Six hours later there were 28 people in the bar, 500 of whom were smoking cigarettes. The only time anyone wasn’t smoking a cigarette was when there literally wasn’t enough cigarette space in front of their face. I was folded into a corner with a guy from Delhi who runs the second-biggest cosmetics company in India, and a woman who works for something called SoftBank, doing something, and another guy who’s in love with a girl from one of the J-Pop groups, and a woman whose husband drives a taxi, and a young guy who also works for a bank but once lived awhile in Barcelona and who had the most beautiful skin I’ve ever seen, and another guy who, I can’t remember what he did for a living, but he was lighting his cigarette from other people’s cigarettes because there were so many people he couldn’t get his hands down to his pockets to fetch his lighter.
I had long conversations with at least three people who didn’t speak any English at all, one of whom I think may have confessed to being a serial killer. Some time after midnight someone produced a jar of some murky strong liquid with a snake inside. “Viper! Viper!” yelled the barman happily.
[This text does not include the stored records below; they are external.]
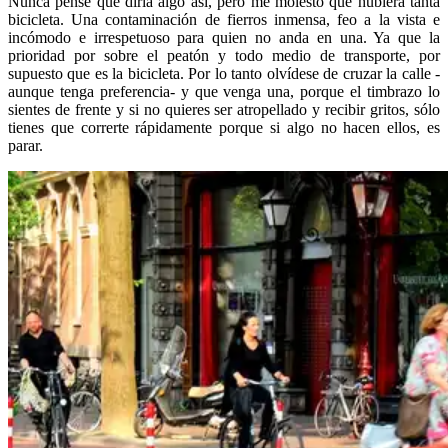
Nunca pensé que diría algo así, pero me molestó que hubiera tanta
bicicleta. Una contaminación de fierros inmensa, feo a la vista e
incómodo e irrespetuoso para quien no anda en una. Ya que la
prioridad por sobre el peatón y todo medio de transporte, por
supuesto que es la bicicleta. Por lo tanto olvídese de cruzar la calle -
aunque tenga preferencia- y que venga una, porque el timbrazo lo
sientes de frente y si no quieres ser atropellado y recibir gritos, sólo
tienes que correrte rápidamente porque si algo no hacen ellos, es
parar.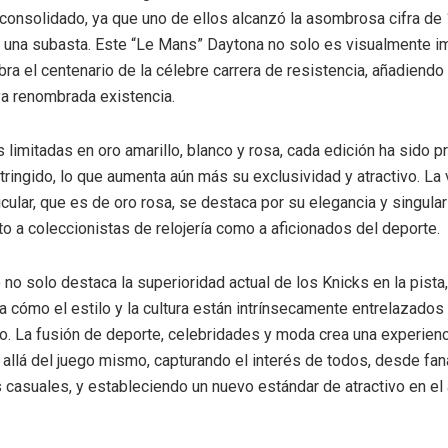
consolidado, ya que uno de ellos alcanzó la asombrosa cifra de 
 una subasta. Este “Le Mans” Daytona no solo es visualmente i
bra el centenario de la célebre carrera de resistencia, añadiendo
 ya renombrada existencia.
 limitadas en oro amarillo, blanco y rosa, cada edición ha sido p
tringido, lo que aumenta aún más su exclusividad y atractivo. La
cular, que es de oro rosa, se destaca por su elegancia y singular
to a coleccionistas de relojería como a aficionados del deporte.
 no solo destaca la superioridad actual de los Knicks en la pista
ja cómo el estilo y la cultura están intrínsecamente entrelazado
o. La fusión de deporte, celebridades y moda crea una experien
allá del juego mismo, capturando el interés de todos, desde fan
casuales, y estableciendo un nuevo estándar de atractivo en el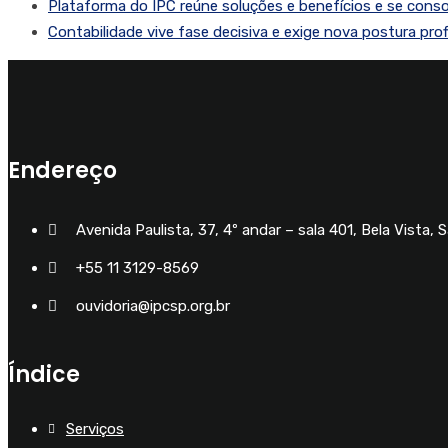
Plataforma do IPC reúne soluções e benefícios e se conso
Contabilidade vive fase decisiva e exige nova postura pro
Endereço
Avenida Paulista, 37, 4º andar – sala 401, Bela Vista, 
+55 11 3129-8569
ouvidoria@ipcsp.org.br
Índice
Serviços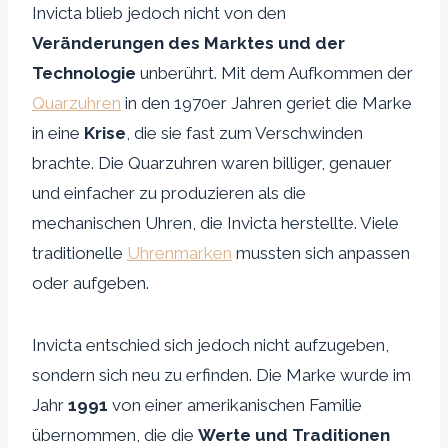
Invicta blieb jedoch nicht von den
Veränderungen des Marktes und der
Technologie
unberührt. Mit dem Aufkommen der
Quarzuhren
in den 1970er Jahren geriet die Marke
in eine
Krise
, die sie fast zum Verschwinden
brachte. Die Quarzuhren waren billiger, genauer
und einfacher zu produzieren als die
mechanischen Uhren, die Invicta herstellte. Viele
traditionelle
Uhrenmarken
mussten sich anpassen
oder aufgeben.
Invicta entschied sich jedoch nicht aufzugeben,
sondern sich neu zu erfinden. Die Marke wurde im
Jahr
1991
von einer amerikanischen Familie
übernommen, die die
Werte und Traditionen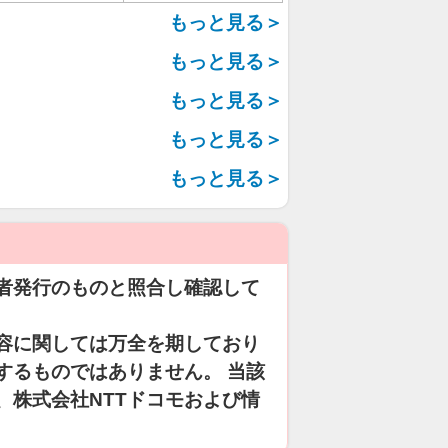
もっと見る＞
もっと見る＞
もっと見る＞
もっと見る＞
もっと見る＞
者発行のものと照合し確認して
容に関しては万全を期しており
するものではありません。 当該
、株式会社NTTドコモおよび情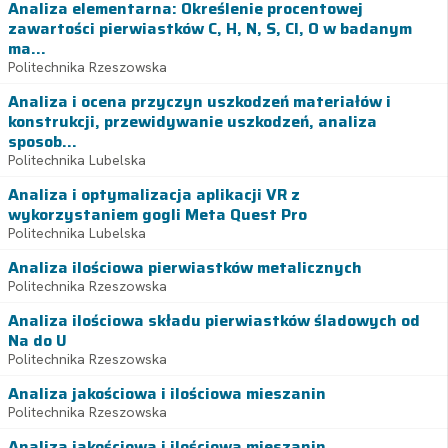
Analiza elementarna: Określenie procentowej
zawartości pierwiastków C, H, N, S, Cl, O w badanym
ma...
Politechnika Rzeszowska
Analiza i ocena przyczyn uszkodzeń materiałów i
konstrukcji, przewidywanie uszkodzeń, analiza
sposob...
Politechnika Lubelska
Analiza i optymalizacja aplikacji VR z
wykorzystaniem gogli Meta Quest Pro
Politechnika Lubelska
Analiza ilościowa pierwiastków metalicznych
Politechnika Rzeszowska
Analiza ilościowa składu pierwiastków śladowych od
Na do U
Politechnika Rzeszowska
Analiza jakościowa i ilościowa mieszanin
Politechnika Rzeszowska
Analiza jakościowa i ilościowa mieszanin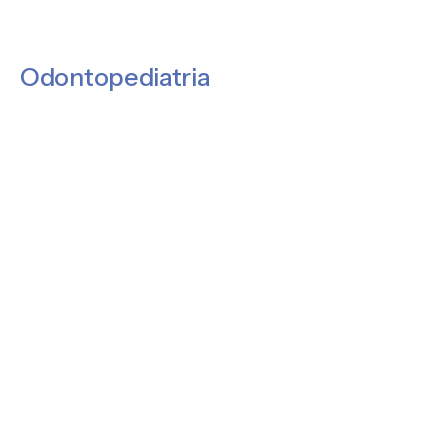
Odontopediatria
Més informació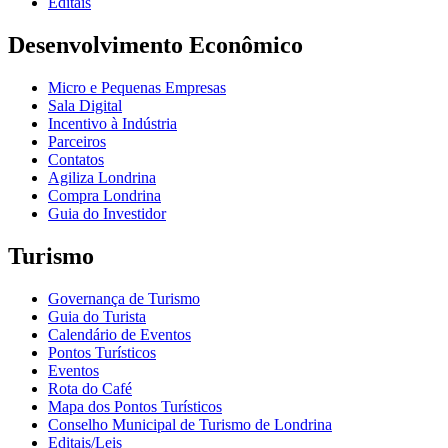
Editais
Desenvolvimento Econômico
Micro e Pequenas Empresas
Sala Digital
Incentivo à Indústria
Parceiros
Contatos
Agiliza Londrina
Compra Londrina
Guia do Investidor
Turismo
Governança de Turismo
Guia do Turista
Calendário de Eventos
Pontos Turísticos
Eventos
Rota do Café
Mapa dos Pontos Turísticos
Conselho Municipal de Turismo de Londrina
Editais/Leis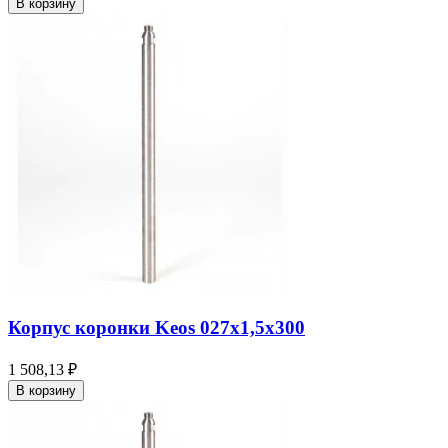
В корзину
Корпус коронки Keos 027x1,5x300
1 508,13 ₽
В корзину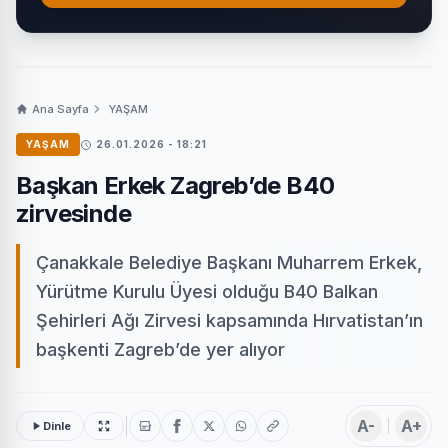
Ana Sayfa
YAŞAM
YAŞAM
26.01.2026 - 18:21
Başkan Erkek Zagreb’de B40
zirvesinde
Çanakkale Belediye Başkanı Muharrem Erkek,
Yürütme Kurulu Üyesi olduğu B40 Balkan
Şehirleri Ağı Zirvesi kapsamında Hırvatistan’ın
başkenti Zagreb’de yer alıyor
A-
A+
Dinle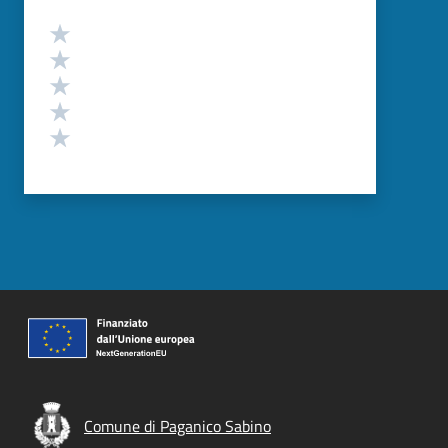
Valutazione
Valuta 5 stelle su 5
Valuta 4 stelle su 5
Valuta 3 stelle su 5
Valuta 2 stelle su 5
Valuta 1 stelle su 5
Comune di Paganico Sabino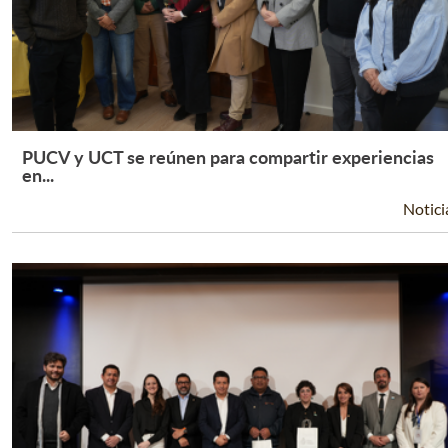
PUCV y UCT se reúnen para compartir experiencias
Leer Más +
en...
Notici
I tried to close my eyes because I’m so afraid of snakes I can’t even watch the scene with Kaa in the animated Jungle Book, but if you close your eyes you can’t see where the snake is so I opened them and there it was in front of me and I remembered Nassim Taleb and I lifted the jar and took a sip which tasted of snake and warfare and violence but the crowd jostled and all the strong liquor splashed out all over me and the crowd laughed as one and shouted “Kampai!”
I made it home that night, somehow, at some time or other, and threw my clothes out of the window of my apartment and lay down, wondering if the bed spins in the opposite direction in the Far East. Life sure is random and uncertain: if Nassim Taleb had been there, I can’t be sure whether I would have thanked him for the best night at the best bar in the world, or whether I would have chased him as though I was a sabre-toothed tiger.